Also how big were the agencies you were targeting? And were they the "digital"
agency or the "above the line" agency? You'll have more luck with agencies
that already do trade promotions through SMS, Web and other "tech" solutions.

So maybe "ad agency" is the wrong word - you want marketing agencies and
probably more specifically the ones calling themselves "digital marketing".

(warning: I'm from Australia, terminology may be different ... )

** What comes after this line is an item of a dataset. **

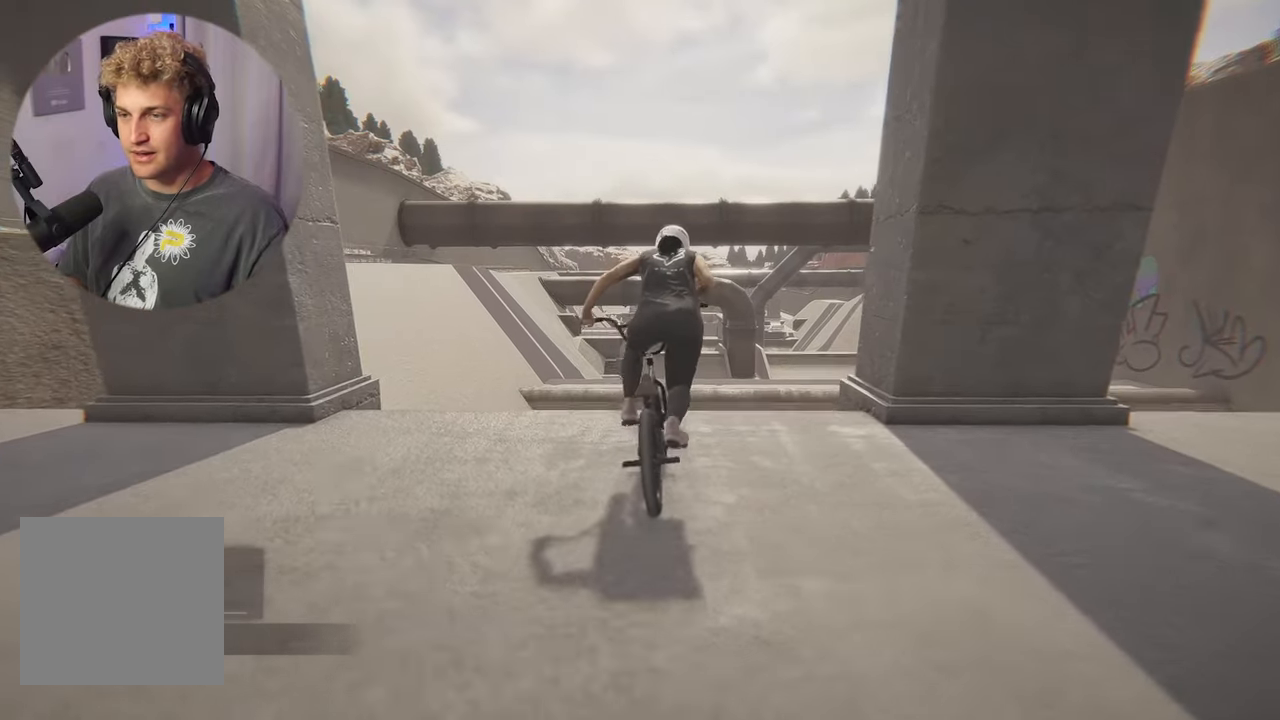
{"buttons": ["A"], "left_stick": "center", "right_stick": "center", "events": []}
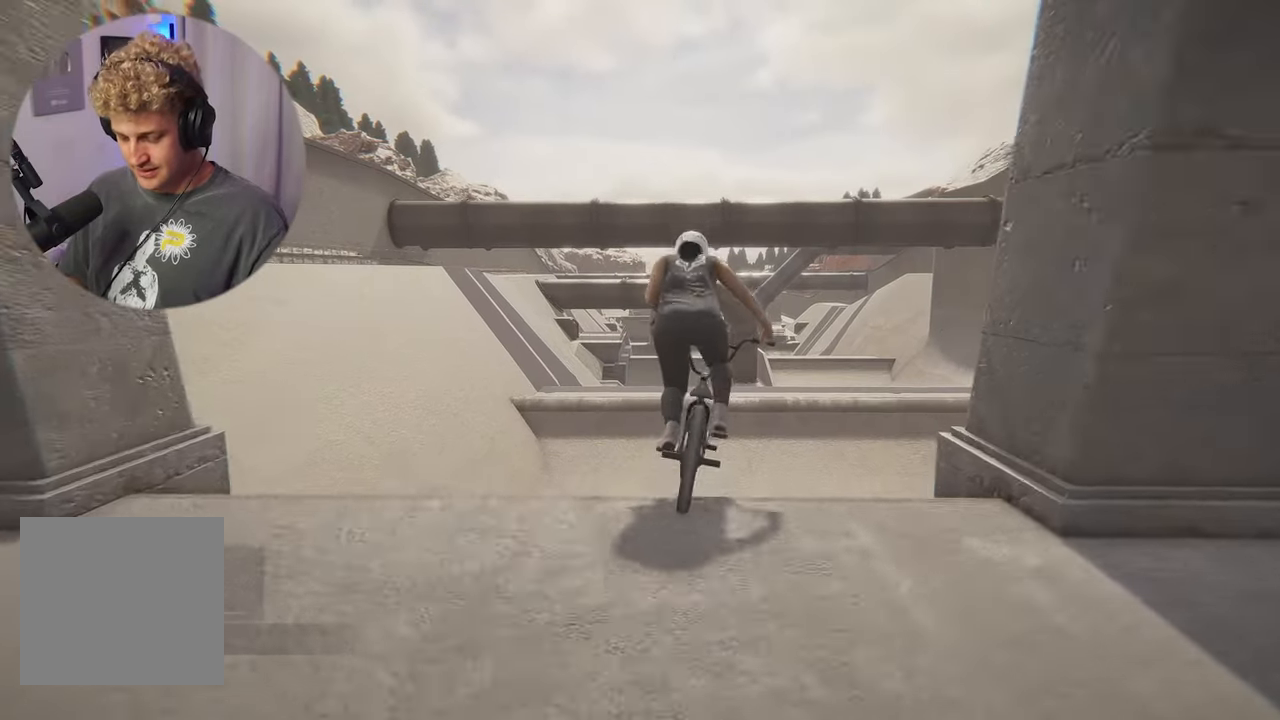
{"buttons": ["A"], "left_stick": "center", "right_stick": "center", "events": []}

For example: a few years ago I got on the phone to sell some SMS services. I
wanted to sell to real estate agencies, so I started calling them and asking
to speak to the person in charge of marketing. I called around 20 RE agencies
and got one actually talking for long enough that they said "We use WORLD
FAMOUS AD AGENCY for all our SMS and MMS". So then I called WORLD FAMOUSE AD
AGENCY (which is a global marketing/ad agency with both above and below the
line services) and spoke to them, and they were _sort of_ interested, like
didn't blow me off immediately but as you said, kind of "run around", but one
thing is they weren't interested in SMS, they were interested in MMS.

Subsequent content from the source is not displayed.